◆ **SUPPLIED TEXT**
....................

B-Immune

Coronavirus: What You Need to Know

The type of coronavirus responsible for causing COVID-19 is part of a family of viruses that affect both humans and
animals. This family of viruses is also responsible for conditions as simple as the common cold, and as severe as the SARS virus, which can cause respiratory distress and even death.

This new type of coronavirus, catalogued as COVID-19, causes a respiratory disease with ‘CO’ standing for corona and ‘VI’ standing for virus, and ‘D’ for disease.

You may have seen the word “novel” in reference to this type of coronavirus, and that simply means that it’snew–we’ve never seen it before. While there is a vaccine in development for COVID-19, it’s unlikely it will be widely available anytime soon.

Coronavirus has an incubation period of anywhere from 2 to 14 days, with most quarantines lasting between 10 and 14 days if someone is suspected of having been exposed, or showing symptoms (1).An incubation period is the measurement of time it usually takes for an individual to develop symptoms for an illness.

What Does COVID-19 Do?

COVID-19 is primarily a respiratory virus, affecting the airways and respiratory system, although a diverse array of symptoms have been reported, including loss of taste and fatigue, which can linger much after the initial infection has passed.

Once infected, the virus binds t certain cells in the lungs that normally prevent the buildup of mucus and other debris within the lungs. This can cause some difficulty breathing, and can result in the need for intubation to assist proper oxygen flow.

When you’re infected with any virus, your immune system will mount an appropriate response to the invaders and begi to kill off the virus cells. You may develop a fever, which creates a hostile environment for the virus, and you’ll gradually get rid of mucus and buildup by coughing, and through your nose running. This is a completely normal immune response.

The Cytokine Storm

The problem is that for those with compromised immune function, this stage can trigger an inflammatory response known as acute respiratory distress syndrome (ARDS), where the immune system overreacts and begins to damage the body’s own tissues (2).

This has commonly been called a cytokine storm, and the mortality rate from COVID-19 ARDS can be as high as 40% to 50% (2).

Am I at Risk for COVID-19?

....................

◆ **WHAT IS NEEDED**
Print the entire coronavirus article above, word for word.

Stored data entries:
....................

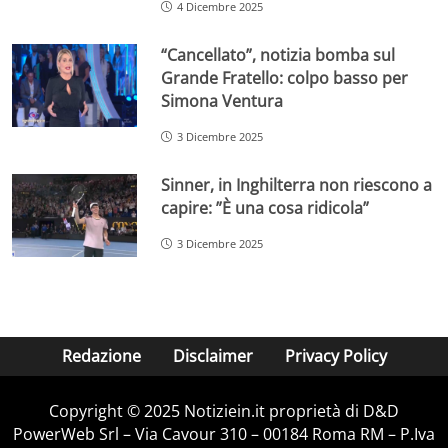
4 Dicembre 2025
“Cancellato”, notizia bomba sul
Grande Fratello: colpo basso per
Simona Ventura
3 Dicembre 2025
Sinner, in Inghilterra non riescono a
capire: ”È una cosa ridicola”
3 Dicembre 2025
Redazione
Disclaimer
Privacy Policy
Copyright © 2025 Notiziein.it proprietà di D&D
PowerWeb Srl – Via Cavour 310 – 00184 Roma RM – P.Iva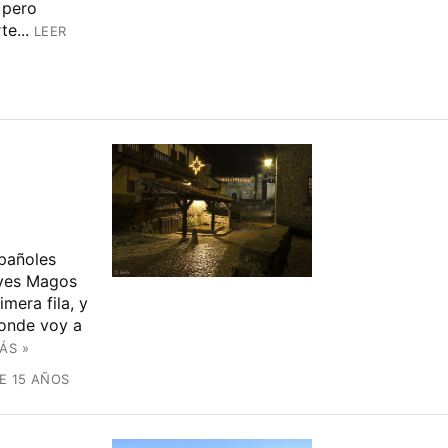
 pero
e...
LEER
pañoles
Reyes Magos
mera fila, y
donde voy a
ÁS »
E 15 AÑOS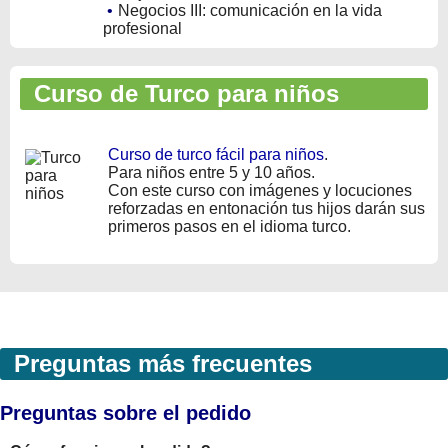
•
Negocios III: comunicación en la vida
profesional
Curso de Turco para niños
Curso de turco fácil para niños
.
Para niños entre 5 y 10 años.
Con este curso con imágenes y locuciones
reforzadas en entonación tus hijos darán sus
primeros pasos en el idioma turco.
Preguntas más frecuentes
Preguntas sobre el pedido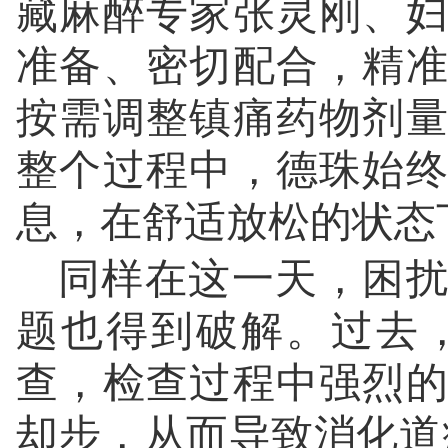
藏麻醉专家张灵刚、
准备、密切配合，精
按需调整镇痛药物剂
整个过程中，德珠始
息，在舒适放松的状态
同样在这一天，困扰
题也得到破解。过去
查，检查过程中强烈
却步，从而导致消化道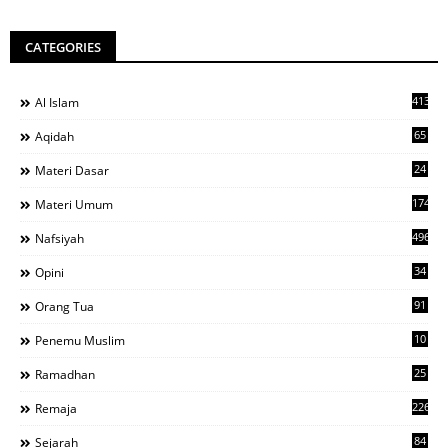
CATEGORIES
413
Al Islam
65
Aqidah
24
Materi Dasar
1742
Materi Umum
496
Nafsiyah
34
Opini
91
Orang Tua
10
Penemu Muslim
25
Ramadhan
226
Remaja
84
Sejarah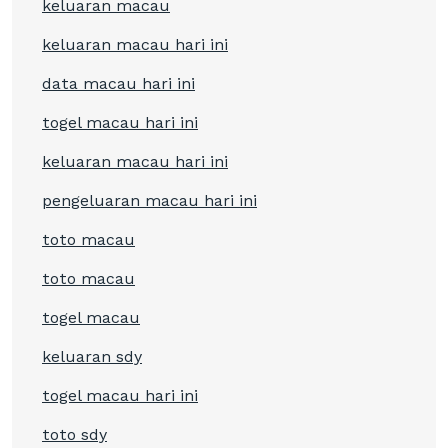
keluaran macau
keluaran macau hari ini
data macau hari ini
togel macau hari ini
keluaran macau hari ini
pengeluaran macau hari ini
toto macau
toto macau
togel macau
keluaran sdy
togel macau hari ini
toto sdy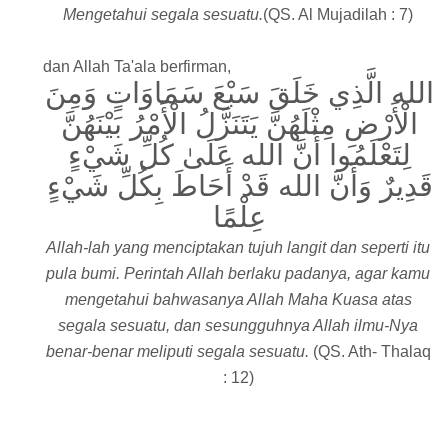
Mengetahui segala sesuatu.
(QS. Al Mujadilah : 7)
dan Allah Ta'ala berfirman,
الله الَّذِي خَلَقَ سَبْعَ سَمَاوَاتٍ وَمِنَ
الْأَرْضِ مِثْلَهُنَّ يَتَنَزَّلُ الْأَمْرُ بَيْنَهُنَّ
لِتَعْلَمُوا أَنَّ الله عَلَىٰ كُلِّ شَيْءٍ
قَدِيرٌ وَأَنَّ الله قَدْ أَحَاطَ بِكُلِّ شَيْءٍ
عِلْمًا
Allah-lah yang menciptakan tujuh langit dan seperti itu
pula bumi. Perintah Allah berlaku padanya, agar kamu
mengetahui bahwasanya Allah Maha Kuasa atas
segala sesuatu, dan sesungguhnya Allah ilmu-Nya
benar-benar meliputi segala sesuatu.
(QS. Ath- Thalaq
: 12)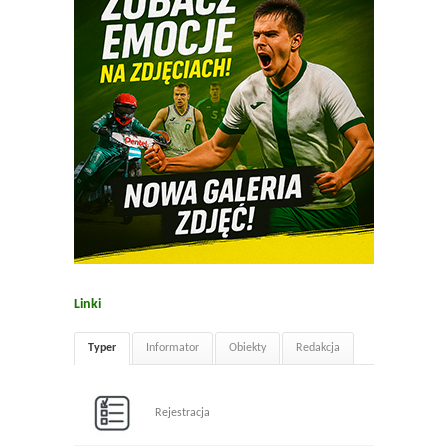
Linki
Typer
Informator
Obiekty
Redakcja
Rejestracja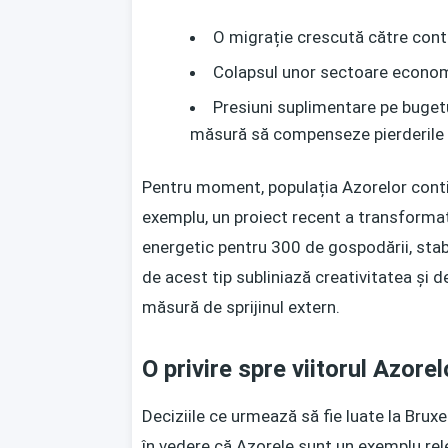
O migrație crescută către cont
Colapsul unor sectoare economi
Presiuni suplimentare pe bugetul
măsură să compenseze pierderile d
Pentru moment, populația Azorelor contin
exemplu, un proiect recent a transformat 
energetic pentru 300 de gospodării, stabi
de acest tip subliniază creativitatea și d
măsură de sprijinul extern.
O privire spre viitorul Azorel
Deciziile ce urmează să fie luate la Bruxe
în vedere că Azorele sunt un exemplu rel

....................

◆ **COMPLETED TASK**
B-Immune

Coronavirus: What You Need to Know

The type of coronavirus responsible for causing COVID-19 is part of a family of viruses that affect both humans and
animals. This family of viruses is also responsible for conditions as simple as the common cold, and as severe as the SARS virus, which can cause respiratory distress and even death.

This new type of coronavirus, catalogued as COVID-19, causes a respiratory disease with ‘CO’ standing for corona and ‘VI’ standing for virus, and ‘D’ for disease.

You may have seen the word “novel” in reference to this type of coronavirus, and that simply means that it’snew–we’ve never seen it before. While there is a vaccine in development for COVID-19, it’s unlikely it will be widely available anytime soon.

Coronavirus has an incubation period of anywhere from 2 to 14 days, with most quarantines lasting between 10 and 14 days if someone is suspected of having been exposed, or showing symptoms (1).An incubation period is the measurement of time it usually takes for an individual to develop symptoms for an illness.

What Does COVID-19 Do?

COVID-19 is primarily a respiratory virus, affecting the airways and respiratory system, although a diverse array of symptoms have been reported, including loss of taste and fatigue, which can linger much after the initial infection has passed.

Once infected, the virus binds t certain cells in the lungs that normally prevent the buildup of mucus and other debris within the lungs. This can cause some difficulty breathing, and can result in the need for intubation to assist proper oxygen flow.

When you’re infected with any virus, your immune system will mount an appropriate response to the invaders and begi to kill off the virus cells. You may develop a fever, which creates a hostile environment for the virus, and you’ll gradually get rid of mucus and buildup by coughing, and through your nose running. This is a completely normal immune response.

The Cytokine Storm

The problem is that for those with compromised immune function, this stage can trigger an inflammatory response known as acute respiratory distress syndrome (ARDS), where the immune system overreacts and begins to damage the body’s own tissues (2).

This has commonly been called a cytokine storm, and the mortality rate from COVID-19 ARDS can be as high as 40% to 50% (2).

Am I at Risk for COVID-19?